> [WHAT IS NEEDED]: Swap every "series" in the material below for "line" and leave everything else unchanged. Leave the pictures out of your answer.

> [RECORDS]:
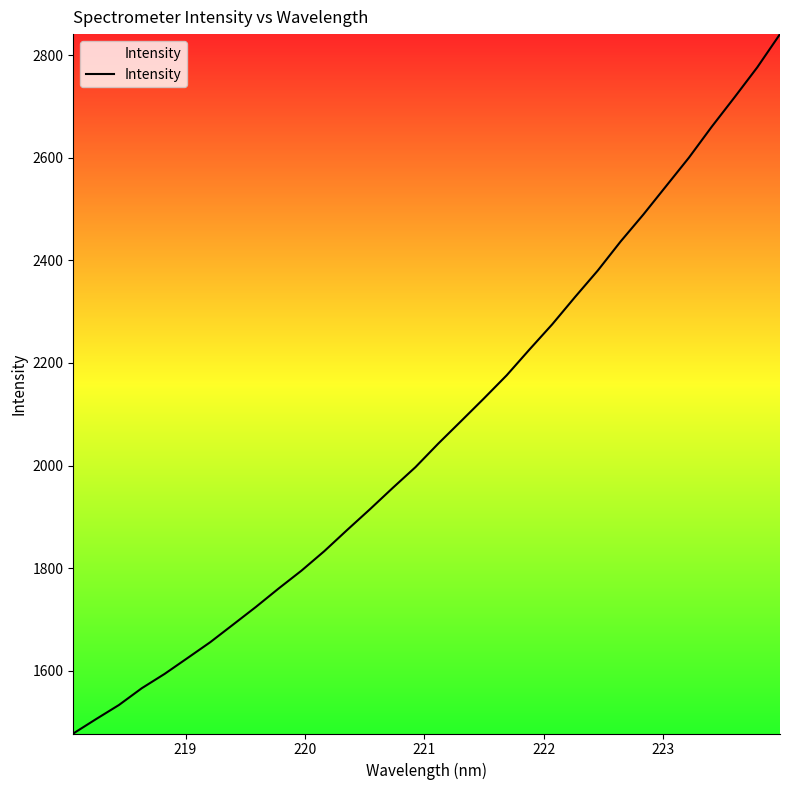

What is the difference between the maximum and minimum values?

1362.8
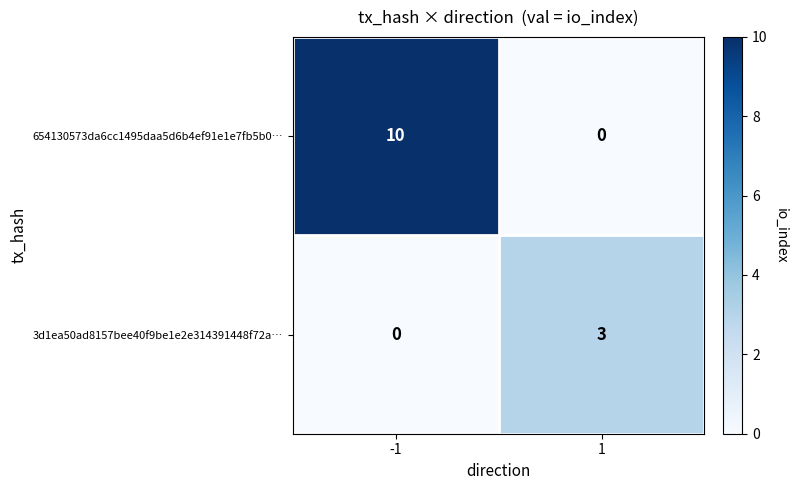

What is the total value across all series at -1?

10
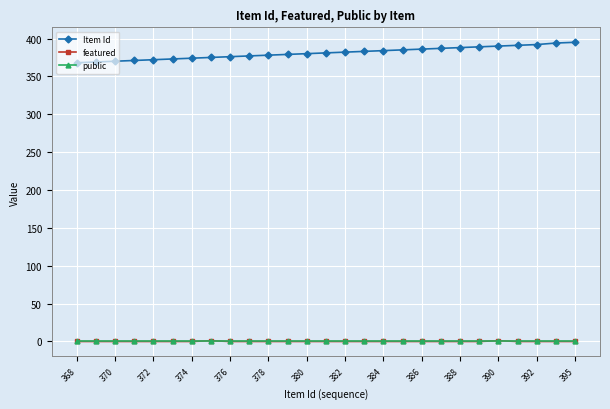

Which series has the widest spread of values?

Item Id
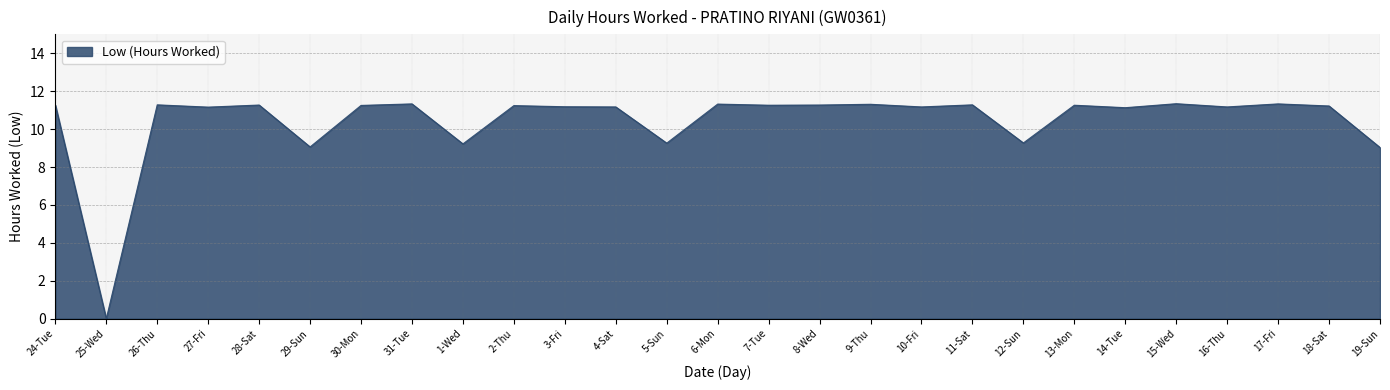

The chart shows a value of 11.3 at 11-Sat. True or false?

True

> [SOLVED EXERCISE]:
What is the difference between the maximum and minimum values?

1362.8

What is the total value across all line at -1?

10

Which line has the widest spread of values?

Item Id

The chart shows a value of 11.3 at 11-Sat. True or false?

True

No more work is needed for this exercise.